Registration and Disclosures
Under the new regulations, any provider or broker of revenue-based financing must register with the State Corporation Commission. In accordance with established procedures. You must do this by November 1, 2022, and every year after. Additionally, financing providers must provide disclosures to the recipient when they extend a specific offer of financing. These disclosures are designed to provide clear and comprehensive information about the terms and conditions of the financing, including interest rates, fees, and repayment obligations. By providing these disclosures, financing providers enable recipients to make informed decisions about whether to accept the financing offer.
Jurisdiction and Arbitration Proceedings
The new regulations also address the jurisdiction and arbitration proceedings in sales-based financing contracts or agreements. The Commonwealth of Virginia is the required jurisdiction for bringing any cause of action arising under a contract or agreement for financing. Additionally, the jurisdiction where the recipient’s principal place of business is located must hold any face-to-face arbitration proceedings required in such contracts or agreements. Furthermore, providers are required to pay any expenses or fees incurred by arbitrators. Or, any other administrative fees associated with arbitration proceedings. Provisions in the contract or agreement that mandate bringing actions outside the recipient’s jurisdiction are unenforceable under the new regulations.

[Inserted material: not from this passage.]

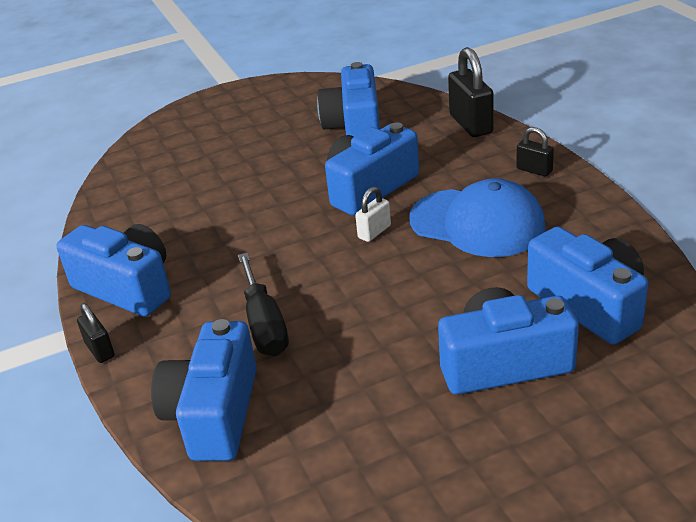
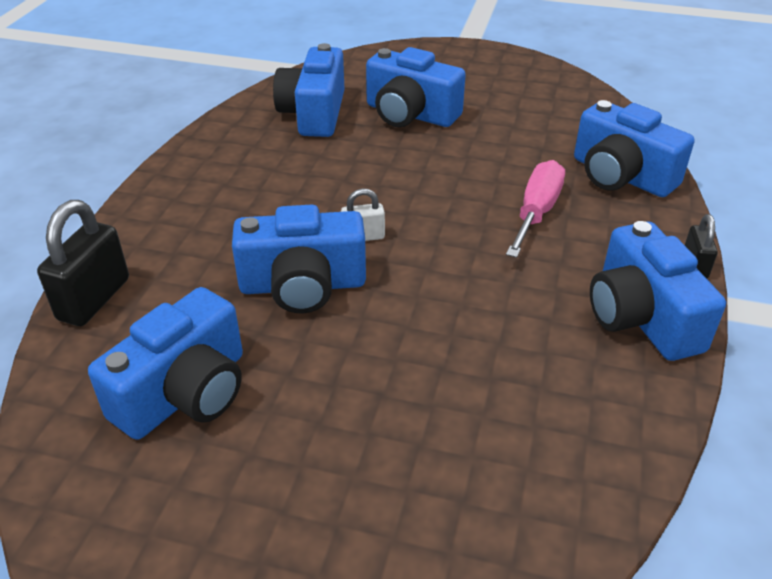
camera: 145 degrees left, 5 degrees up
(214, 413) = (621, 176): blue camera -> blue camera turned 90 degrees clockwise
(264, 324) = (536, 212): black screwdriver -> pink screwdriver
(477, 223) = (280, 195): blue cap -> none
(534, 170) = (158, 211): black padlock -> none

Fund Your Virginia Files with CFGMS!
CFG Merchant Solutions, a revenue-based financing provider, recognizes the importance of staying ahead of regulatory requirements to protect its ISO partners and borrowers. As such, CFGMS has implemented robust compliance policies and procedures and regularly reviews its products and practices to ensure compliance with all applicable laws and regulations.
It’s worth noting that Virginia is not the only state implementing MCA disclosure regulations. Virginia is the second state, after California, to implement MCA disclosure regulations. Additionally, Utah has signed SB183 into law, effective from January 1, 2023. For future reference, please note that New York has established a compliance deadline of August 1, 2023, for final regulation.
These developments demonstrate the growing momentum for increased transparency and protection in the small business financing industry across multiple states. These regulations aim to provide greater protection for small business owners by requiring MCA providers to disclose key terms and conditions, including the total cost of the advance expressed as an APR. This empowers small business owners with the information they need to make informed decisions about their financing options.
In conclusion, the implementation of MCA disclosure regulations in multiple states, including California, Utah, and Virginia, is a positive step toward providing increased transparency and protection for small business owners. CFGMS remains committed to complying with these regulations and ensuring that its ISO partners and borrowers are fully informed and protected throughout the financing process.